Areanusantara.com, SAMARINDA — Polemik pengadaan Lembar Kerja Siswa (LKS) di SDN 017 Sungai Pinang, Jalan Merdeka, akhirnya mendapat klarifikasi dari Dinas Pendidikan (Disdik) Kota Samarinda.
Dalam pertemuan yang melibatkan pihak sekolah, wali kelas, serta Disdik pada Sabtu (27/9/2025), ditegaskan bahwa pembelian LKS tidak bersifat wajib dan tidak ada indikasi tekanan terhadap wali murid.
Kepala Bidang Pembinaan SD Disdik Samarinda, Idah Rahmawati, menyampaikan hasil pengecekan lapangan menunjukkan inisiatif pengadaan LKS bukan berasal dari sekolah, melainkan dorongan dari sebagian orangtua yang ingin anaknya memiliki bahan belajar tambahan di rumah.
“Dari hasil pertemuan ini, kami mencoba menyelesaikan permasalahan yang ada di SD 017 Sungai Pinang. Berdasarkan informasi dari wali kelas dan kepala sekolah, penjualan buku bukan atas kemauan sekolah tetapi atas permintaan orangtua sebagai referensi belajar di rumah,” jelas Idah.

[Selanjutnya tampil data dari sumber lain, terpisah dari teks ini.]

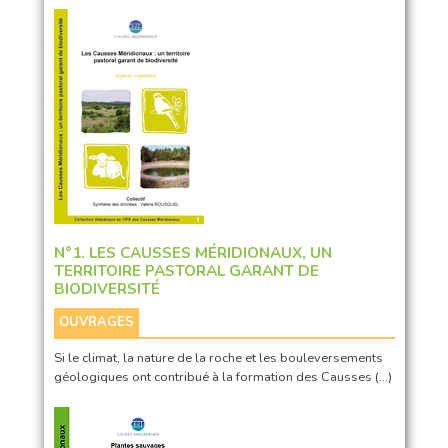
N°1. LES CAUSSES MÉRIDIONAUX, UN
TERRITOIRE PASTORAL GARANT DE
BIODIVERSITÉ
OUVRAGES
Si le climat, la nature de la roche et les bouleversements
géologiques ont contribué à la formation des Causses (…)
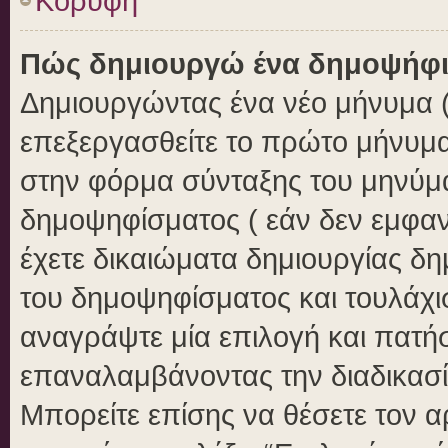
Κορυφή
Πώς δημιουργώ ένα δημοψήφ
Δημιουργώντας ένα νέο μήνυμα ( 
επεξεργασθείτε το πρώτο μήνυμα
στην φόρμα σύνταξης του μηνύμ
δημοψηφίσματος ( εάν δεν εμφαν
έχετε δικαιώματα δημιουργίας δ
του δημοψηφίσματος και τουλάχι
αναγράψτε μία επιλογή και πατή
επαναλαμβάνοντας την διαδικασία
Μπορείτε επίσης να θέσετε τον 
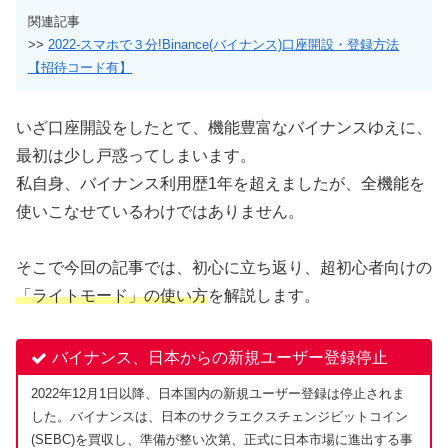
関連記事
>>
2022-スマホで３分!Binance(バイナンス)口座開設・登録方法
【招待コード有】
いざ口座開設をしたとて、機能豊富なバイナンスゆえに、
最初は少し戸惑ってしまいます。
私自身、バイナンス利用歴1年を超えましたが、全機能を
使いこなせているわけではありません。
そこで今回の記事では、初心に立ち返り、超初心者向けの
「ライトモード」の使い方
を解説します。
バイナンス、日本からの新規ユーザー登録停止
2022年12月1日以降、日本国内の新規ユーザー登録は停止されま
した。バイナンスは、日本のサクラエクスチェンジビットコイン
(SEBC)を買収し、準備が整い次第、正式に日本市場に進出する事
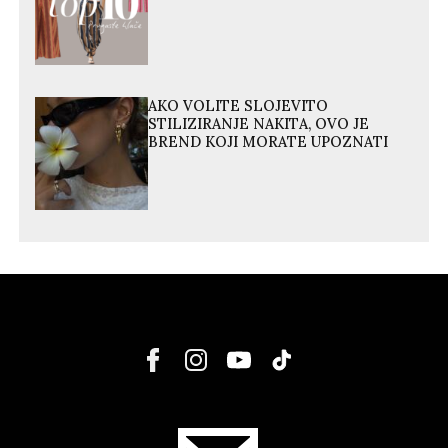
AKO VOLITE SLOJEVITO
STILIZIRANJE NAKITA, OVO JE
BREND KOJI MORATE UPOZNATI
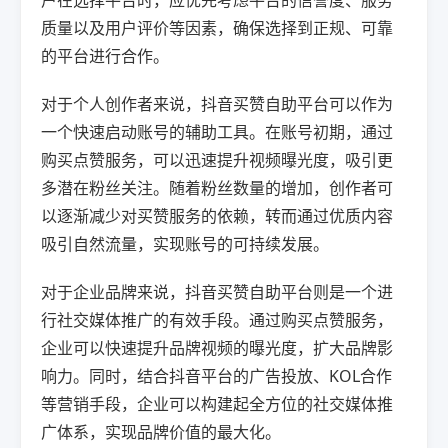
户在选择平台时，应优先考虑平台的信誉度、服务
质量以及用户评价等因素，确保选择到正规、可靠
的平台进行合作。
对于个人创作者来说，抖音买赞自助平台可以作为
一个快速启动账号的辅助工具。在账号初期，通过
购买点赞服务，可以迅速提升视频曝光度，吸引更
多潜在粉丝关注。随着粉丝数量的增加，创作者可
以逐渐减少对买赞服务的依赖，转而通过优质内容
吸引自然流量，实现账号的可持续发展。
对于企业品牌来说，抖音买赞自助平台则是一个进
行社交媒体推广的有效手段。通过购买点赞服务，
企业可以快速提升品牌视频的曝光度，扩大品牌影
响力。同时，结合抖音平台的广告投放、KOL合作
等营销手段，企业可以构建起全方位的社交媒体推
广体系，实现品牌价值的最大化。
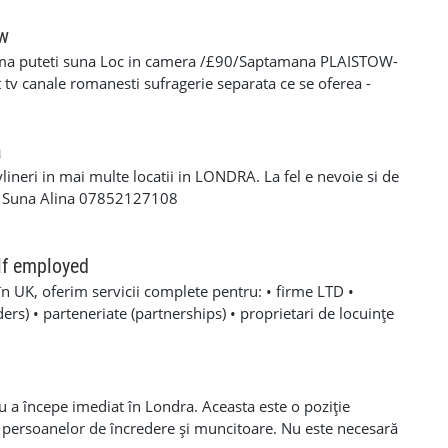
oare, roofing, tiling, carpentry, finisaje și decorațiuni
categoria B valabil • Mijloc de transport propriu
ow
e oferă: • Salariu atractiv, în funcție de experiență și
ma puteti suna Loc in camera /£90/Saptamana PLAISTOW-
 Diurnă / plată transport • Suport tehnic continuu și
tv canale romanesti sufragerie separata ce se oferea -
aininguri și cursuri de calificare • Mediu de lucru stabil cu
eparat -fiecare camera beneficiaza de frigider separat -wi-fi
en lung Program de lucru: • Luni – Vineri: 08:00 – 17:00 (1
cator -toate cheltuielile casei sunt incluse in pretul
 de lucru suplimentar în weekend (opțional)
s/plata saptaminala , (nu se face cazare/plateste mai putin
a
ylineri in mai multe locatii in LONDRA. La fel e nevoie si de
a Suna Alina 07852127108
lf employed
în UK, oferim servicii complete pentru: • firme LTD •
rs) • parteneriate (partnerships) • proprietari de locuințe
noastre includ: ✔ Making Tax Digital ✔ Deschidere firmă LTD,
 Înregistrare Self-Employed (aplicare UTR) ✔ Înregistrări la
are (Payroll) ✔ Contabilitate primară (Bookkeeping) ✔
de VAT ✔ Recuperare taxe CIS ✔ Calcul și submitere
u a începe imediat în Londra. Aceasta este o poziție
al Accounts ✔ Contabilitate managerială ✔ Business
 persoanelor de încredere și muncitoare. Nu este necesară
 financiare ✔ Declarații fiscale anuale Self Assessment ✔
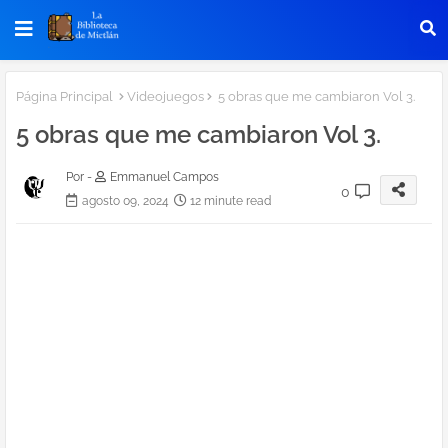
Página Principal
Videojuegos
5 obras que me cambiaron Vol 3.
5 obras que me cambiaron Vol 3.
Por -
Emmanuel Campos
0
agosto 09, 2024
12 minute read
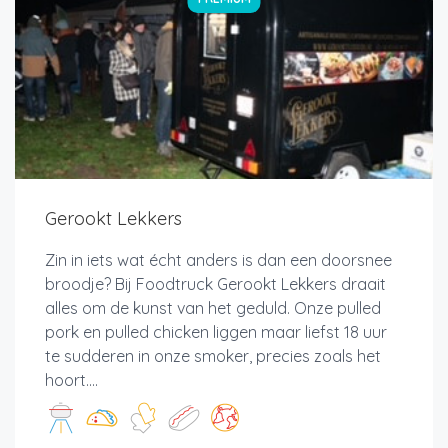
Gerookt Lekkers
Zin in iets wat écht anders is dan een doorsnee
broodje? Bij Foodtruck Gerookt Lekkers draait
alles om de kunst van het geduld. Onze pulled
pork en pulled chicken liggen maar liefst 18 uur
te sudderen in onze smoker, precies zoals het
hoort....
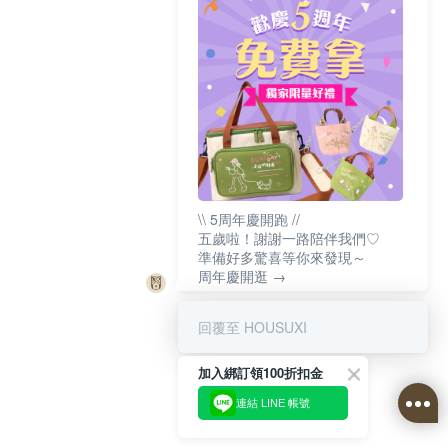
\\ 5周年慶開跑 //
五歲啦！謝謝一路陪伴我們♡
準備好多驚喜等你來發現～
周年慶開逛 →
回覆至 HOUSUXI
加入綁訂領100折扣金
連結 LINE 帳號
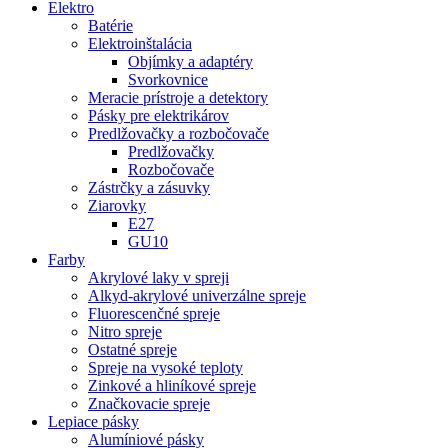
Elektro
Batérie
Elektroinštalácia
Objímky a adaptéry
Svorkovnice
Meracie prístroje a detektory
Pásky pre elektrikárov
Predlžovačky a rozbočovače
Predlžovačky
Rozbočovače
Zástrčky a zásuvky
Ziarovky
E27
GU10
Farby
Akrylové laky v spreji
Alkyd-akrylové univerzálne spreje
Fluorescenčné spreje
Nitro spreje
Ostatné spreje
Spreje na vysoké teploty
Zinkové a hliníkové spreje
Značkovacie spreje
Lepiace pásky
Alumíniové pásky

Idah menegaskan pihaknya sudah sejak awal melarang praktik jual-beli buku di sekolah, namun kali ini terjadi kesalahpahaman.
“Kami sudah memberikan larangan untuk tidak memperjualbelikan buku dalam bentuk apa pun. Jadi ini hanya miskomunikasi dalam konsepnya saja,” tambahnya.
Ia juga menyoroti keterbatasan distribusi Lembar Kerja Peserta Didik (LKPD) dari pemerintah yang memicu permintaan tambahan bahan ajar. Sebagian siswa pindahan dari sekolah swasta tidak terakomodasi karena data penerima LKPD sudah ditetapkan pada November 2024.
“Kami akui data penerima LKPD tahun ini berbeda dengan kondisi riil di lapangan karena cut off pendataan diambil akhir 2024. Tapi kami sudah mencetak tambahan dan minggu depan akan segera didistribusikan ke sekolah-sekolah,” terangnya.
Sementara itu, Kepala SDN 017 Sungai Pinang, Dahlina, menegaskan tidak ada intimidasi terhadap wali murid yang menolak membeli LKS.
“Kami hanya menegaskan, buku itu tidak dipaksakan. Kalau merasa berat, tidak perlu membeli, anak tetap mendapatkan pembelajaran di kelas,” ujar Dahlina.
Ia menjelaskan bahwa munculnya persepsi intimidasi kemungkinan akibat salah paham ketika sejumlah guru ikut memberikan keterangan mengenai tujuan pengadaan LKS.
“Mungkin dari situ muncul persepsi ibu tersebut merasa diintimidasi. Tapi kami tegaskan tidak ada niat seperti itu. Semua guru hanya ingin meluruskan bahwa LKS itu tidak wajib,” kata Dahlina.
Dahlina juga membantah isu bahwa siswa bisa dikeluarkan karena menolak membeli buku.
“Kami tidak pernah mengeluarkan anak hanya karena persoalan buku. Bahkan kami sering menjemput murid yang sulit hadir ke sekolah. Semua murid sangat bernilai bagi kami,” tegasnya.
Pihak sekolah, lanjut Dahlina, juga akan memberikan perlindungan kepada murid agar tidak mengalami perundungan terkait persoalan ini.
“Kalau sampai terjadi perundungan, kami akan lindungi anak itu. Kami juga tetap membuka komunikasi dengan orang tua, karena bagaimanapun mereka sudah mempercayakan anaknya kepada kami,” ucap Dahlina.